Solana stablecoin trading volume exceeds $1 trillion, USDC-driven on-chain payments enter a high-speed era

USDC0,01%

On January 21, news broke that Solana’s total stablecoin transaction volume in 2025 officially surpassed $1 trillion, marking a rare scale of USD settlement in the blockchain space. This achievement signifies that Solana has shifted from a primarily transaction and Meme-focused public chain to a financial infrastructure oriented toward real-world payments and settlements. The strategic positioning of the Solana stablecoin network is undergoing a clear transformation.

Data indicates that this growth is mainly driven by USDC. In 2025, the Solana network added over $8 billion in USDC issuance, doubling the on-chain stablecoin market cap. The significant expansion of liquidity has made Solana an important on-chain channel for USD circulation, enhancing the feasibility of cross-border transfers, on-chain payments, and settlement scenarios. For enterprises and applications seeking real-time clearing with stablecoins, Solana is becoming a top choice.

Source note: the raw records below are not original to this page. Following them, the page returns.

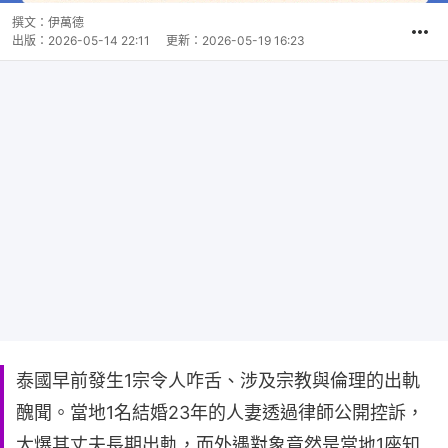
撰文：
伊萬德
出版：
2026-05-14 22:11
更新：
2026-05-19 16:23
泰國早前發生1宗令人咋舌、涉及宗教與倫理的出軌
醜聞。當地1名結婚23年的人妻透過律師公開控訴，
大爆其丈夫長期出軌，而外遇對象竟然是當地1座知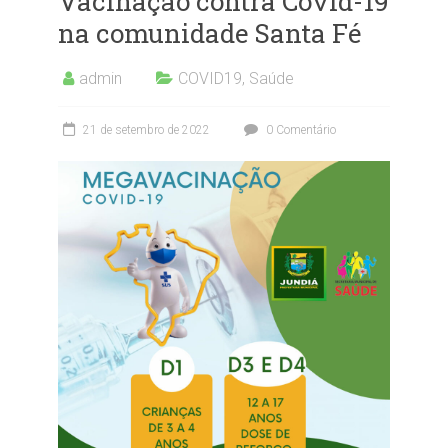
Vacinação contra Covid-19
na comunidade Santa Fé
admin
COVID19
,
Saúde
21 de setembro de 2022
0 Comentário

At the technical level, this is key to attracting capital inflows. Solana offers sub-second confirmation times and near-zero transaction fees, and processes large volumes of transactions simultaneously through a parallel execution architecture, avoiding congestion and fee spikes common in traditional blockchains under high load. These performance features make Solana well-suited for high-frequency payments, merchant settlements, and subscription-based financial services, enabling it to compete with traditional payment networks.

To promote practical implementation, the Solana team continues to improve payment-oriented development tools in 2025, providing developers with comprehensive documentation covering stablecoin transfers, automated collections, enterprise settlements, and cross-border payments. Meanwhile, several third-party projects have launched SDKs and APIs, allowing merchants, applications, and financial institutions to integrate with the Solana network more quickly and build their own blockchain payment systems.

Although the recent stablecoin TVL has declined, on-chain transaction activity remains high. The market tends to view this as a phase of capital adjustment rather than demand contraction. The sustained growth in payment frequency and application deployment indicates that Solana’s on-chain USD settlement capabilities are maturing rapidly.

As USDC circulation expands, payment tools are continuously improving, and the developer ecosystem continues to grow, Solana is moving toward becoming a global digital USD clearing network. The $1 trillion stablecoin transaction volume is no longer just a milestone but an important signal that Solana is entering the mainstream financial infrastructure track.